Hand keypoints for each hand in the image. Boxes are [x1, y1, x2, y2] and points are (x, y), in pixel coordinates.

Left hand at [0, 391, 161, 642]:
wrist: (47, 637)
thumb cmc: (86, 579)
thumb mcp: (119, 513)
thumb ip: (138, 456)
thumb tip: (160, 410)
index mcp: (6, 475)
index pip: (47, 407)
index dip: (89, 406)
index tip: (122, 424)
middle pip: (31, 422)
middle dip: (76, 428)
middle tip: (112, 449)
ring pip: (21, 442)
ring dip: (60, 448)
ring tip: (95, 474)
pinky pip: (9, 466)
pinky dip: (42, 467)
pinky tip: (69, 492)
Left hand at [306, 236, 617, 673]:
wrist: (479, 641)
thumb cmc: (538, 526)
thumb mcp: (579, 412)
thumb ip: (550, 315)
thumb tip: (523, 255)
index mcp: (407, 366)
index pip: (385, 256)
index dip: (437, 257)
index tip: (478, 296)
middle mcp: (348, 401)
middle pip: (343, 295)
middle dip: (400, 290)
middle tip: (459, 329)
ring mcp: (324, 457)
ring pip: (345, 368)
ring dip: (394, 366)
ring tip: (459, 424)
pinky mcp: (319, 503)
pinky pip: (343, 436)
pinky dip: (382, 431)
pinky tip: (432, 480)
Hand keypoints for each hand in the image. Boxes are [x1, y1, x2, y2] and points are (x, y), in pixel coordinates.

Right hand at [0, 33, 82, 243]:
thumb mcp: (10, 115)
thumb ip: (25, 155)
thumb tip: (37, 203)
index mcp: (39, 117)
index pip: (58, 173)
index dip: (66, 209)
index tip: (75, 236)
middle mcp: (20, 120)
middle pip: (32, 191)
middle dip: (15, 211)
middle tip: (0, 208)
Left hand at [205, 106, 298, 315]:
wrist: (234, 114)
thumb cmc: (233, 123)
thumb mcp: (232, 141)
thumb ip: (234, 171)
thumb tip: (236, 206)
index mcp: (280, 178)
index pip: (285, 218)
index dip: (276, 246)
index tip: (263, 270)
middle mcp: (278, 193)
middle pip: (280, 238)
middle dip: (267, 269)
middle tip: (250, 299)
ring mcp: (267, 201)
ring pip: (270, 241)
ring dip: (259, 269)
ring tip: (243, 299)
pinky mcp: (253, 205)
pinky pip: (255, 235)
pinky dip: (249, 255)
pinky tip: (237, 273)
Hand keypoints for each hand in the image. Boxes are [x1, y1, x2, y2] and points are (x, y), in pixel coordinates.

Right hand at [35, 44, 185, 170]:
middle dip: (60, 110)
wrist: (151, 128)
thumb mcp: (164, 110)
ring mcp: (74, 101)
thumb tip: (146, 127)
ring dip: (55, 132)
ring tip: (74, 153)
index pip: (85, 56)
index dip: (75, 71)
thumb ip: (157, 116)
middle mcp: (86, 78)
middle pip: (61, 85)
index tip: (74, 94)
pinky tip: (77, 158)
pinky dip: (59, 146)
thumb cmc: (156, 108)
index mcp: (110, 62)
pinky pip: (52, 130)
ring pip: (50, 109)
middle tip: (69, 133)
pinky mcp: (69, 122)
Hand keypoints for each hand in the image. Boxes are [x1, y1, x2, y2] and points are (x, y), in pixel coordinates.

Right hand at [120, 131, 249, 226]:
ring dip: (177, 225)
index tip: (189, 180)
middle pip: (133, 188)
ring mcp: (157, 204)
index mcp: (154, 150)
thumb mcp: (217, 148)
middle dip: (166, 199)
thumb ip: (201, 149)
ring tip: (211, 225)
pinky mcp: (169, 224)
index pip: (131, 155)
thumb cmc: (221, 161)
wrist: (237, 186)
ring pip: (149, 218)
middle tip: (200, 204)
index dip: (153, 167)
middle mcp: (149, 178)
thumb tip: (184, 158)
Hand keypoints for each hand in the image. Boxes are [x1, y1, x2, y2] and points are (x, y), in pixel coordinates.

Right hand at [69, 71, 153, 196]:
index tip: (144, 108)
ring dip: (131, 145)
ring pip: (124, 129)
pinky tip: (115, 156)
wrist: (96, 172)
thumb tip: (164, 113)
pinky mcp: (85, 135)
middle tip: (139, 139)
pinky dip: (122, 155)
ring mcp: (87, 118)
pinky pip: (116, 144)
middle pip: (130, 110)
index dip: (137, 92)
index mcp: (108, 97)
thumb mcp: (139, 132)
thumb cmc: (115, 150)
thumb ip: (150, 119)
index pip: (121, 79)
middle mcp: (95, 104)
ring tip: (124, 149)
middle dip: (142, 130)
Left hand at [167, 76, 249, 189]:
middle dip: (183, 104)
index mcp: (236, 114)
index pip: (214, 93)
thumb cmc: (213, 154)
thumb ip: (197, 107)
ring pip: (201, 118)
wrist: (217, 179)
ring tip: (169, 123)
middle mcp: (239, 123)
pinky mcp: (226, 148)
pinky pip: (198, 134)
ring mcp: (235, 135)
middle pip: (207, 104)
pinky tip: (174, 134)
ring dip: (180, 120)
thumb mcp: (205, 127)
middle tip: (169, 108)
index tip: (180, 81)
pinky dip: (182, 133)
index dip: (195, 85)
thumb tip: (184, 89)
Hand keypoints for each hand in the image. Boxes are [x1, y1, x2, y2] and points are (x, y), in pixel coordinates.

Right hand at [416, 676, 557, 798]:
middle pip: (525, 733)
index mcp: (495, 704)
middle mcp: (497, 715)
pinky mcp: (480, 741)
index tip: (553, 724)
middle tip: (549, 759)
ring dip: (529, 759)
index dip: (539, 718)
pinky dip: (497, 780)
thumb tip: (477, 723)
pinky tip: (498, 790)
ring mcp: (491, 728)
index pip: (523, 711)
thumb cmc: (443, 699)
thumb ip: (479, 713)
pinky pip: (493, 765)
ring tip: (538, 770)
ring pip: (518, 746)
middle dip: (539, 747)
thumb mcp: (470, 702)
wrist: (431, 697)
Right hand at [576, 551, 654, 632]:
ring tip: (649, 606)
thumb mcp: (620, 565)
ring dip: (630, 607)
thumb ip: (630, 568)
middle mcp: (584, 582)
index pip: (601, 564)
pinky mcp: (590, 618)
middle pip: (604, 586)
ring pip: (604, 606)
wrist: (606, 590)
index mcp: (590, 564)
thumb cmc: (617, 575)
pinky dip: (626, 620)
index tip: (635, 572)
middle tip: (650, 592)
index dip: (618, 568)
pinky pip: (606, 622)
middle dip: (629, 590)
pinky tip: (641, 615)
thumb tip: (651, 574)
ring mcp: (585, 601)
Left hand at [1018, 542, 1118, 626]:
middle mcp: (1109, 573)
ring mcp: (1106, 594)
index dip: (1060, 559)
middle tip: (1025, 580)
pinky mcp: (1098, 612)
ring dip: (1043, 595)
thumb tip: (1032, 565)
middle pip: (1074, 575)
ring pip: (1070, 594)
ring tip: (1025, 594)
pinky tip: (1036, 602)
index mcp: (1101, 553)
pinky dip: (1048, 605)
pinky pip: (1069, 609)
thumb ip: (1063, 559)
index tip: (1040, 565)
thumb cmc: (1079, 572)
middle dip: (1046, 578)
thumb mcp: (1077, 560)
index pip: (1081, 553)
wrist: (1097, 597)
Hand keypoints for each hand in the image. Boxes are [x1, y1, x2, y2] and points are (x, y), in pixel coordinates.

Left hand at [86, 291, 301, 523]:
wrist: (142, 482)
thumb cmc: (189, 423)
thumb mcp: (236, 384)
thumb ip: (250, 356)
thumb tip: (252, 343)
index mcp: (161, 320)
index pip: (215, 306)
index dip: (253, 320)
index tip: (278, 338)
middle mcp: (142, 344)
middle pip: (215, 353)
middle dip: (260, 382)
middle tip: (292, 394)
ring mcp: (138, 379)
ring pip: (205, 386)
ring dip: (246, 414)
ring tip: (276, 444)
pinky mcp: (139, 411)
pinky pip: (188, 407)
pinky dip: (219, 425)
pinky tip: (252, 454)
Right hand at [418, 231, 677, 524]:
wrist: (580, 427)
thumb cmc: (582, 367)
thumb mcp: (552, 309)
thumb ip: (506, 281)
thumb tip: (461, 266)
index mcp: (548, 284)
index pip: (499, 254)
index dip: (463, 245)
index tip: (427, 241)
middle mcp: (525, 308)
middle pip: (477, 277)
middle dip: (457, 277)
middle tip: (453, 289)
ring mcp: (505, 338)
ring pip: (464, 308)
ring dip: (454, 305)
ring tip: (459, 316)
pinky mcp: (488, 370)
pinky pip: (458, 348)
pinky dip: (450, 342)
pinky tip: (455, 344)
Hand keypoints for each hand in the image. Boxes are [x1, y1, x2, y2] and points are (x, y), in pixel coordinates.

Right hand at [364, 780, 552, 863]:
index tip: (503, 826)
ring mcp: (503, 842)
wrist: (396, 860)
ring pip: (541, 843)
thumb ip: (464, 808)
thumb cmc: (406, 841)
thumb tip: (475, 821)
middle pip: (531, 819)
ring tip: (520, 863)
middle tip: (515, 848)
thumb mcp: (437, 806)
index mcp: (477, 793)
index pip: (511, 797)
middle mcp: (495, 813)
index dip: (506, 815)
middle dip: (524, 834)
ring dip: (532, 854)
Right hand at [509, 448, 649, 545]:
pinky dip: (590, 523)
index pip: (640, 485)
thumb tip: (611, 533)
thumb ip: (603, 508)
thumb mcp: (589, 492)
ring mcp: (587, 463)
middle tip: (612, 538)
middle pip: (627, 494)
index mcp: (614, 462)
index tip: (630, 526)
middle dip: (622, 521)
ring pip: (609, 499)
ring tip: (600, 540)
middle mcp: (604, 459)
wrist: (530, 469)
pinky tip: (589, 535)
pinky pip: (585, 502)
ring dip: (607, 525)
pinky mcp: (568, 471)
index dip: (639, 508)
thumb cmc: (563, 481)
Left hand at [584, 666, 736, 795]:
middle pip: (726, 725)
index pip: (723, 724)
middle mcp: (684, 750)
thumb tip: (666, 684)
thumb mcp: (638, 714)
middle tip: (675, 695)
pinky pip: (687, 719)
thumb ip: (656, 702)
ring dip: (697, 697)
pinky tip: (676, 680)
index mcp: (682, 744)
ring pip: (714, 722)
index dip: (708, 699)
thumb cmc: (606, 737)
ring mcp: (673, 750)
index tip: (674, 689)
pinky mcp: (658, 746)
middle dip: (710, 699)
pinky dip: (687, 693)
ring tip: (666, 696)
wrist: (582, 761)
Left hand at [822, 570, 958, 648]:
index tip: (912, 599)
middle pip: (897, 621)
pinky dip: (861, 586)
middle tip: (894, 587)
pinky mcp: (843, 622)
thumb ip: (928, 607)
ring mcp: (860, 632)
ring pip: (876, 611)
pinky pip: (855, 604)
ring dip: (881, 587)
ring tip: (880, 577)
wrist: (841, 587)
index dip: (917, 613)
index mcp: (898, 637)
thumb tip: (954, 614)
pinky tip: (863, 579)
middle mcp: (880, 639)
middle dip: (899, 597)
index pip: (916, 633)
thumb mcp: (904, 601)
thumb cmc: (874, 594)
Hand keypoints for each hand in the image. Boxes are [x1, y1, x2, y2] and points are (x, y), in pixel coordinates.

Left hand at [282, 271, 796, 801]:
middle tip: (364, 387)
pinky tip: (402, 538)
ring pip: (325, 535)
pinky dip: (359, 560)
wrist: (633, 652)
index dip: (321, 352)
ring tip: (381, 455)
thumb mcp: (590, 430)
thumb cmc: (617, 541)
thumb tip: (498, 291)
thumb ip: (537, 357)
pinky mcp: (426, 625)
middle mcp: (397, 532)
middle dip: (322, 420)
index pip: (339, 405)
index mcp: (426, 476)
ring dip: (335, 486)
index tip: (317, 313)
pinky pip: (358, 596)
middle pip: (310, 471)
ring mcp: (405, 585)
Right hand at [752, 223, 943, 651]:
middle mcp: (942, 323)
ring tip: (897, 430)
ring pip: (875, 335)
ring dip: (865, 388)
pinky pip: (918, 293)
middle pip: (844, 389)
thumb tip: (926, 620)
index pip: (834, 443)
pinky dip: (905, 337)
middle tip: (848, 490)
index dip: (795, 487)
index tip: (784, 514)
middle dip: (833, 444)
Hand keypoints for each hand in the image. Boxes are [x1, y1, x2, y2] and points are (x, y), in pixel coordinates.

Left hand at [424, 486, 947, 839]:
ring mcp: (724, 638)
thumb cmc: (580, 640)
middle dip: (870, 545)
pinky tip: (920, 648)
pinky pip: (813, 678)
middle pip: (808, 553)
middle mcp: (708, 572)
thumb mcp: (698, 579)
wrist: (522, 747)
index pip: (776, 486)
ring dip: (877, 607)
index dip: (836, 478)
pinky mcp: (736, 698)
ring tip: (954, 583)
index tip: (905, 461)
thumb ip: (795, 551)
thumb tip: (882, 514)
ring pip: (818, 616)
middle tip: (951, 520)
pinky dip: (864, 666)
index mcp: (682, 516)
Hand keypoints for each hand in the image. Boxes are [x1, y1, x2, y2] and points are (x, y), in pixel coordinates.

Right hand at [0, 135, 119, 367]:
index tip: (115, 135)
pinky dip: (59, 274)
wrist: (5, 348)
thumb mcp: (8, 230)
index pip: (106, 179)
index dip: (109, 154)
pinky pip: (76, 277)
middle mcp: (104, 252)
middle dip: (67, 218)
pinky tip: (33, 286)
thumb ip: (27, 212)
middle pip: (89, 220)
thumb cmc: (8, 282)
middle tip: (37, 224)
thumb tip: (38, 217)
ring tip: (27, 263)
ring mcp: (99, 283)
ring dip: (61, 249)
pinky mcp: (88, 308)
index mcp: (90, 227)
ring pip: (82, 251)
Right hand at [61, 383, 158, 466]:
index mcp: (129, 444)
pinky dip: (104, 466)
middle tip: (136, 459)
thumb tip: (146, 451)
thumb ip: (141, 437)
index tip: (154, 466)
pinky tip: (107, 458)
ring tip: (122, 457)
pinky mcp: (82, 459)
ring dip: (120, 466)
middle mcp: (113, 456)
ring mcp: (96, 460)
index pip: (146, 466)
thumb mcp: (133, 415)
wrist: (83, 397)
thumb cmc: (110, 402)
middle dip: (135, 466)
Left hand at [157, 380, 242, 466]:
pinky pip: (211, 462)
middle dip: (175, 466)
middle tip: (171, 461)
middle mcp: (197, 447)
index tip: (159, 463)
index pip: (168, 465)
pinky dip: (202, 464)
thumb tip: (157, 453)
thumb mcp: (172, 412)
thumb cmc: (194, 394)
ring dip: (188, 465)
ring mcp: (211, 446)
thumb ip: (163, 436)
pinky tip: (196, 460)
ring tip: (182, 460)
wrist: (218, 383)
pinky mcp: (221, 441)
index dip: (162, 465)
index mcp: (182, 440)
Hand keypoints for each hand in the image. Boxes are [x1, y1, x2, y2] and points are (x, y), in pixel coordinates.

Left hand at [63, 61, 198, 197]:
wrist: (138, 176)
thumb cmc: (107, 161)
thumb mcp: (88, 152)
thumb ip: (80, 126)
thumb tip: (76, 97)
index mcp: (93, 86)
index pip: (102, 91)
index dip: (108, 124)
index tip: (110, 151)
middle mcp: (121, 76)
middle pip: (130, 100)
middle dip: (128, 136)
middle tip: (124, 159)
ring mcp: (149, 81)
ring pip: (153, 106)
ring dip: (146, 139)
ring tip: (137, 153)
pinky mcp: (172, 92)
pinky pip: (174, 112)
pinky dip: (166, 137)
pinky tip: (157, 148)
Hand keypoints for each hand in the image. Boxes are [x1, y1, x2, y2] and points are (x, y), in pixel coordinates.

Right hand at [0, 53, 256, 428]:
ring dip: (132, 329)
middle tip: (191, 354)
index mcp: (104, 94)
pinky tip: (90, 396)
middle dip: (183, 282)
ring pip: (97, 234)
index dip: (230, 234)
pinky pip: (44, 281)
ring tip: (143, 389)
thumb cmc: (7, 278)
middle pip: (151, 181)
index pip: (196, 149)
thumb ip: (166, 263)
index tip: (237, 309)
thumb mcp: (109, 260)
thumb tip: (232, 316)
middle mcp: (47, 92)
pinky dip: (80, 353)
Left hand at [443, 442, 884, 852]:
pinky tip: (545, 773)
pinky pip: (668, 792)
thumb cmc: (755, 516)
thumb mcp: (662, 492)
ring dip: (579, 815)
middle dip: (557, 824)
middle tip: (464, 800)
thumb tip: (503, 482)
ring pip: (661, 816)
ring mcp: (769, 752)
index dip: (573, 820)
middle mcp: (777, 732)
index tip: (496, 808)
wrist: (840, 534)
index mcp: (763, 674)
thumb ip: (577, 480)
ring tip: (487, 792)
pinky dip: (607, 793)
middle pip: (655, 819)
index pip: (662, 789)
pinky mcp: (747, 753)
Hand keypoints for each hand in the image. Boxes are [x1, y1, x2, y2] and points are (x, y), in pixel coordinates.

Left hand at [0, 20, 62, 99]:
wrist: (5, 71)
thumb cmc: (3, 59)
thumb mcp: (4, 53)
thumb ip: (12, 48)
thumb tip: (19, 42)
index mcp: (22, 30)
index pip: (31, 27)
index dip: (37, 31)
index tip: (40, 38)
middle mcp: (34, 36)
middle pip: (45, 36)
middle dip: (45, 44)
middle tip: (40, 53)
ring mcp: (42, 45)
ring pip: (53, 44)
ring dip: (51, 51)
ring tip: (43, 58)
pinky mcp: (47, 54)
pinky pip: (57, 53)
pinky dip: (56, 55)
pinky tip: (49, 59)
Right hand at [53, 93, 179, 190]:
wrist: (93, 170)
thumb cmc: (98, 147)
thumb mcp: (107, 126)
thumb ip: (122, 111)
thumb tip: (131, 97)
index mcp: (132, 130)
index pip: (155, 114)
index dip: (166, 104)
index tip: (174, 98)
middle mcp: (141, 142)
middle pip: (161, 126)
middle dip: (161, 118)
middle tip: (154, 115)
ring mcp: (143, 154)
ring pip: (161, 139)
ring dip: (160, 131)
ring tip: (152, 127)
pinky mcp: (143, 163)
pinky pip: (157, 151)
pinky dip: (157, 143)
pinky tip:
····················
▶ What is being asked: Of all the entries above, retype exactly the lines from the line with "thumb ip: (577, 480)" to the line with "thumb tip: (19, 42)", both included, and no others.

▶ Final answer:
thumb ip: (577, 480)
ring tip: (487, 792)
pinky dip: (607, 793)
middle pip: (655, 819)
index pip: (662, 789)
pinky mcp: (747, 753)
Hand keypoints for each hand in the image. Boxes are [x1, y1, x2, y2] and points are (x, y), in pixel coordinates.

Left hand at [0, 20, 62, 99]:
wrist: (5, 71)
thumb cmc: (3, 59)
thumb mcp: (4, 53)
thumb ip: (12, 48)
thumb tip: (19, 42)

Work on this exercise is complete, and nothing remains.